UN migration agency introducing regional biometric data exchange solution
International Organization for Migration (IOM), the UN’s migration agency, is working on introducing a biometric data exchange solution to help countries around the world effectively address irregular migration, according to a report by GovInsider.
Donato Colucci, senior regional immigration and border management specialist at the IOM, discussed Regional Biometric Data Exchange Solution (RBDES) earlier this month at Interpol World 2017.
The policy framework is designed to combat irregular migration, which can take the form of human trafficking and migrant smuggling, along with other transnational crimes.
Colucci said that RBDES will enable law enforcement agencies to rapidly and securely exchange biometrics data to verify the identities of travelers at borders, acting as “a network of people working in their own countries and interconnected through a web-based platform”.

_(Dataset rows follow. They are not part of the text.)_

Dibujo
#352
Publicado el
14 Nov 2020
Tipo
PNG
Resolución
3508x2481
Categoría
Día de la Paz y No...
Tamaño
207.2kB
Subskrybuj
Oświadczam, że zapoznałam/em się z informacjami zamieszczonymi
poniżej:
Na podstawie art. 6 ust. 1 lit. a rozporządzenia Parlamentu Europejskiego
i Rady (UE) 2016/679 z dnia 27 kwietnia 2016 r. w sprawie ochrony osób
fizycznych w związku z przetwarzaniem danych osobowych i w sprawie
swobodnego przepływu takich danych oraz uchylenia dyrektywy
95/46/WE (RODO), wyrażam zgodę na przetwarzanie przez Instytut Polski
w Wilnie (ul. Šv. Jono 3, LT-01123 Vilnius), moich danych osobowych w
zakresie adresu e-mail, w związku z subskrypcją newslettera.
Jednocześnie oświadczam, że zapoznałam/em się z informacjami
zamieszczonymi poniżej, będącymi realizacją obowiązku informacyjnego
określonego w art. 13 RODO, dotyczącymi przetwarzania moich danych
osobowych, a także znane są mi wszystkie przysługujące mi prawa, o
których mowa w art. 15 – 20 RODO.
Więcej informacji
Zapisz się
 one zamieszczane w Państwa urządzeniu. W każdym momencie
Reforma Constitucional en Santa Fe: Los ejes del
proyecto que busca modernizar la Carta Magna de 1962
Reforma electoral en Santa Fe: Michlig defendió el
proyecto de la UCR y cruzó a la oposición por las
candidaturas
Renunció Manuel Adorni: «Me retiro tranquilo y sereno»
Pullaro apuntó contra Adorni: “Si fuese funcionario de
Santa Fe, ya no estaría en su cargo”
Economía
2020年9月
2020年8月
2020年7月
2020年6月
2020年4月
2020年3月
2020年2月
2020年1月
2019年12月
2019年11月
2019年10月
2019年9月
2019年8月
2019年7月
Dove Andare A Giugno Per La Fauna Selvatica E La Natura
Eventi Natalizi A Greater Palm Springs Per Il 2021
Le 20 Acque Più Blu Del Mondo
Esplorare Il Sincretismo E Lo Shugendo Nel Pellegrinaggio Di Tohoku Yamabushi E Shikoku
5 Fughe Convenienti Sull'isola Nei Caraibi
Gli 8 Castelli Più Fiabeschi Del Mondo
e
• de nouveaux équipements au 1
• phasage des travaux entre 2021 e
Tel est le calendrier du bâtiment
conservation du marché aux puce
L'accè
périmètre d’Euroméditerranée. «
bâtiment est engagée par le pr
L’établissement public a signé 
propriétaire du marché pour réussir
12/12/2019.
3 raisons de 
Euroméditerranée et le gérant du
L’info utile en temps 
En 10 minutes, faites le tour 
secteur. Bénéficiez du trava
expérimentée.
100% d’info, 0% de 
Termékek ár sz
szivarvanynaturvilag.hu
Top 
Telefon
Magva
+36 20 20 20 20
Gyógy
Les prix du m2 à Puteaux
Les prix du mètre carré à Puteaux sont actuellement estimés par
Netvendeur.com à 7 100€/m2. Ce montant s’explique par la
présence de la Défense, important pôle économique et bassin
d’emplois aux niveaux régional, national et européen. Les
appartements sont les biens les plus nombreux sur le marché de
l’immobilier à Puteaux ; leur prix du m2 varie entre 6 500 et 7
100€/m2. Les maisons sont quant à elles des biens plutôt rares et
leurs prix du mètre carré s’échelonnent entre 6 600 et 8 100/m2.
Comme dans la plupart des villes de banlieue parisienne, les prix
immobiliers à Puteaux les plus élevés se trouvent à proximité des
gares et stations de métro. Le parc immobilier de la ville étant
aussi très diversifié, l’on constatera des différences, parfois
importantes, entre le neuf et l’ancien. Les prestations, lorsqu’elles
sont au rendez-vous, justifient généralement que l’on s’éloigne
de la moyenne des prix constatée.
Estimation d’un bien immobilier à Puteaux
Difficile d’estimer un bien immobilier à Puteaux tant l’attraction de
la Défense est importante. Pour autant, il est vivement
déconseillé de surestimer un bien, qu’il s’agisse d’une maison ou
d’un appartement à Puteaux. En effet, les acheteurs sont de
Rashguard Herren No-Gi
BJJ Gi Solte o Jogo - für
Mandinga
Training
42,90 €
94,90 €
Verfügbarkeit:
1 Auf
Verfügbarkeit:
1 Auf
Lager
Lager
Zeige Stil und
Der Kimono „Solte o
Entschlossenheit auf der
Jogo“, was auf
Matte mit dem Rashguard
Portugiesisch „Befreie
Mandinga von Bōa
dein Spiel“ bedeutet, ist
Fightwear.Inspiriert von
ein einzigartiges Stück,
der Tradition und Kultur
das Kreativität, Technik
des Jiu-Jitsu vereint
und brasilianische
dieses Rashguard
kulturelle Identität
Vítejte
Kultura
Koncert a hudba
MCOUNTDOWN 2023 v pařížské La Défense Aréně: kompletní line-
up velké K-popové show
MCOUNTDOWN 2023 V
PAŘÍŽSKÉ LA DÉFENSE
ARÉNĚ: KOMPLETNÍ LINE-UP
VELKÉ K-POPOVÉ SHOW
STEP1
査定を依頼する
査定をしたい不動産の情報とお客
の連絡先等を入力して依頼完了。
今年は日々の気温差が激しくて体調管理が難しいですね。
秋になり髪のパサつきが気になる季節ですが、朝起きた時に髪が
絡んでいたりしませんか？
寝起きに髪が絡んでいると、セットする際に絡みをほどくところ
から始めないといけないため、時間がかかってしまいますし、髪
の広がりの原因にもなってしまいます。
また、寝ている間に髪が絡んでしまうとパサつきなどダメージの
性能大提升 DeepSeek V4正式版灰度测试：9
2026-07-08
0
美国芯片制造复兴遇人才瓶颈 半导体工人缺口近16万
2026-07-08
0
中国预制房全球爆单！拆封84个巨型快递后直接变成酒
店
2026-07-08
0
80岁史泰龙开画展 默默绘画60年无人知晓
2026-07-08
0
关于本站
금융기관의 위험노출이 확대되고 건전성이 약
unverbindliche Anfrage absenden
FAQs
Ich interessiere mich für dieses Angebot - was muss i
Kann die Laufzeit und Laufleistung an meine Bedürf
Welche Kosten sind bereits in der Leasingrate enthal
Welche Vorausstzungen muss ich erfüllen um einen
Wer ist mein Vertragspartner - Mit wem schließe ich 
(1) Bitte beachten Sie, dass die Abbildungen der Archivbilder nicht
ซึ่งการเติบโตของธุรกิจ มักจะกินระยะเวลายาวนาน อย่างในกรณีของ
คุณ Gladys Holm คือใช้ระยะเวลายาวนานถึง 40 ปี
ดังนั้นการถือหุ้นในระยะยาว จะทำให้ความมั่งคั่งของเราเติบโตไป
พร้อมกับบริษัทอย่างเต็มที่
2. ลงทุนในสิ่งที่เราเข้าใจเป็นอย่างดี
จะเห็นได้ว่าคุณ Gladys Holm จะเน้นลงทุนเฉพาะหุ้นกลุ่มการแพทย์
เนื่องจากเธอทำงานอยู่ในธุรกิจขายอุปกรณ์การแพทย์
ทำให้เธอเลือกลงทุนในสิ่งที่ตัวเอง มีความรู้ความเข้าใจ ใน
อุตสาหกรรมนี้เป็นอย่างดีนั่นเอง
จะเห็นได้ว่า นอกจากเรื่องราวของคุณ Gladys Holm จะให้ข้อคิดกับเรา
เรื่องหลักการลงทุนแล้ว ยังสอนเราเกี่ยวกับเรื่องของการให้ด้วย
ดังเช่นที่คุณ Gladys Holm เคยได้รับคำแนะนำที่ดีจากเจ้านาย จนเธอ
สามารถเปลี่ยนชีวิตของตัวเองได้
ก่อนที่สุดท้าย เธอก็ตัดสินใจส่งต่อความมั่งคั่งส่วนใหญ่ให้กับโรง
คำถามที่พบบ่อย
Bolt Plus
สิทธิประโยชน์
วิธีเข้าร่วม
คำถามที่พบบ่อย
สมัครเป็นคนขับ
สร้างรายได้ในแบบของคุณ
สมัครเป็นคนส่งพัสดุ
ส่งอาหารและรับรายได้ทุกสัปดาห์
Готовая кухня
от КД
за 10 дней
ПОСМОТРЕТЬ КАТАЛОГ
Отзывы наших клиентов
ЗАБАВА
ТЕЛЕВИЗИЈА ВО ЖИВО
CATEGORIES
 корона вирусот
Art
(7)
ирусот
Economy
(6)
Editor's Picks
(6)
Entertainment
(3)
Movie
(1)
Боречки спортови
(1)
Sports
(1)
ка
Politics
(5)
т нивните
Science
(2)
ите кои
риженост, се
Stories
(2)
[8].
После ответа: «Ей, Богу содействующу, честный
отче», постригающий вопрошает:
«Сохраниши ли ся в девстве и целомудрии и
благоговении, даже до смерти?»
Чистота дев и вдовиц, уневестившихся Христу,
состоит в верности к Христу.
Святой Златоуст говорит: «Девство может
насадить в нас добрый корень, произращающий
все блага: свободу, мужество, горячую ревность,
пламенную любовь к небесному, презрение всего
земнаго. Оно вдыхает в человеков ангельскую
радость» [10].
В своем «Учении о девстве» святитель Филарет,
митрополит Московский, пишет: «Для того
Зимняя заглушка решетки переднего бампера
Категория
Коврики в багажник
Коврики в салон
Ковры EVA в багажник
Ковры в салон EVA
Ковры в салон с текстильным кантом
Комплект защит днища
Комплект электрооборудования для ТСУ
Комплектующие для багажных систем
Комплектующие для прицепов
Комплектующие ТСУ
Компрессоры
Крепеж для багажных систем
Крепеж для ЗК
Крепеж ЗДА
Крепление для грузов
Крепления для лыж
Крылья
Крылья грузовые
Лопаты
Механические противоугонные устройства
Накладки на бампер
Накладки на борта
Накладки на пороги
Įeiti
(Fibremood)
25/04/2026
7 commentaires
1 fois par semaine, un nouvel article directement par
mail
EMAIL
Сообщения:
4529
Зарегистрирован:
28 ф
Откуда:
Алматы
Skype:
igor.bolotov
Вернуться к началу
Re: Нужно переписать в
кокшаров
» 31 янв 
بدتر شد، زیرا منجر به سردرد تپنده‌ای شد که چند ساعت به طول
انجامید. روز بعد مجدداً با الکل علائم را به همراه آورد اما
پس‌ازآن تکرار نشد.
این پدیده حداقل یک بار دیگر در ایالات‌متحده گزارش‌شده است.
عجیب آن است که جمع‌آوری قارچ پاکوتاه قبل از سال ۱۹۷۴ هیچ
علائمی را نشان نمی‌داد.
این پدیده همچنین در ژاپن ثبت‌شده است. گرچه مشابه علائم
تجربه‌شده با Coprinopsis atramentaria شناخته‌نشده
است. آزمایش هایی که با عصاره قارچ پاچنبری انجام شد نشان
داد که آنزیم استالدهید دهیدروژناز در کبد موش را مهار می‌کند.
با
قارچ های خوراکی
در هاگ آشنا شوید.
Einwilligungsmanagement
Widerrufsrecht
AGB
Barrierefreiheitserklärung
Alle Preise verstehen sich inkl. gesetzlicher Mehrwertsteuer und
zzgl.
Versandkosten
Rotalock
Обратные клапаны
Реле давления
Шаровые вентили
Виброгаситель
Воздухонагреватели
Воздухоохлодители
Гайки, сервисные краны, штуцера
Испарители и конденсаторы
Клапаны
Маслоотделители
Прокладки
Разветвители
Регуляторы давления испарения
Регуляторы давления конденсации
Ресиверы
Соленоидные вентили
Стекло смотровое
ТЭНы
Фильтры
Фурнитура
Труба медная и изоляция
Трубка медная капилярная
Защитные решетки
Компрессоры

However, the framework does not actually store any biometrics data, but merely allows the exchange of this data.
“[RBDES] is not the final solution to the problem, but definitely will support and facilitate exchange of information between countries,” Colucci said.
A briefing on this framework revealed that there are currently no available solutions that would facilitate the secure exchange of biometric data specifically for migration and border management purposes.
This framework could enable governments in Southeast Asia, in particular, address “the numbers of identity and travel document fraud that happen in this region”, Colucci said.
“Maybe the responses of the agencies [in this region] are not effective, so they may have addressed only some parts of the border management systems without addressing comprehensively,” Colucci said. “We may have a lot of technology but not capacity, or we may have capacity without technology.”
Colucci said that the IOM is currently in talks with seven countries, whose names remain confidential, to implement RBDES.
He said that international cooperation is a key factor for countries to improve their national migration and border management systems, and believes that technology can help in “quickly confirming the identity of someone that had their passport stolen”.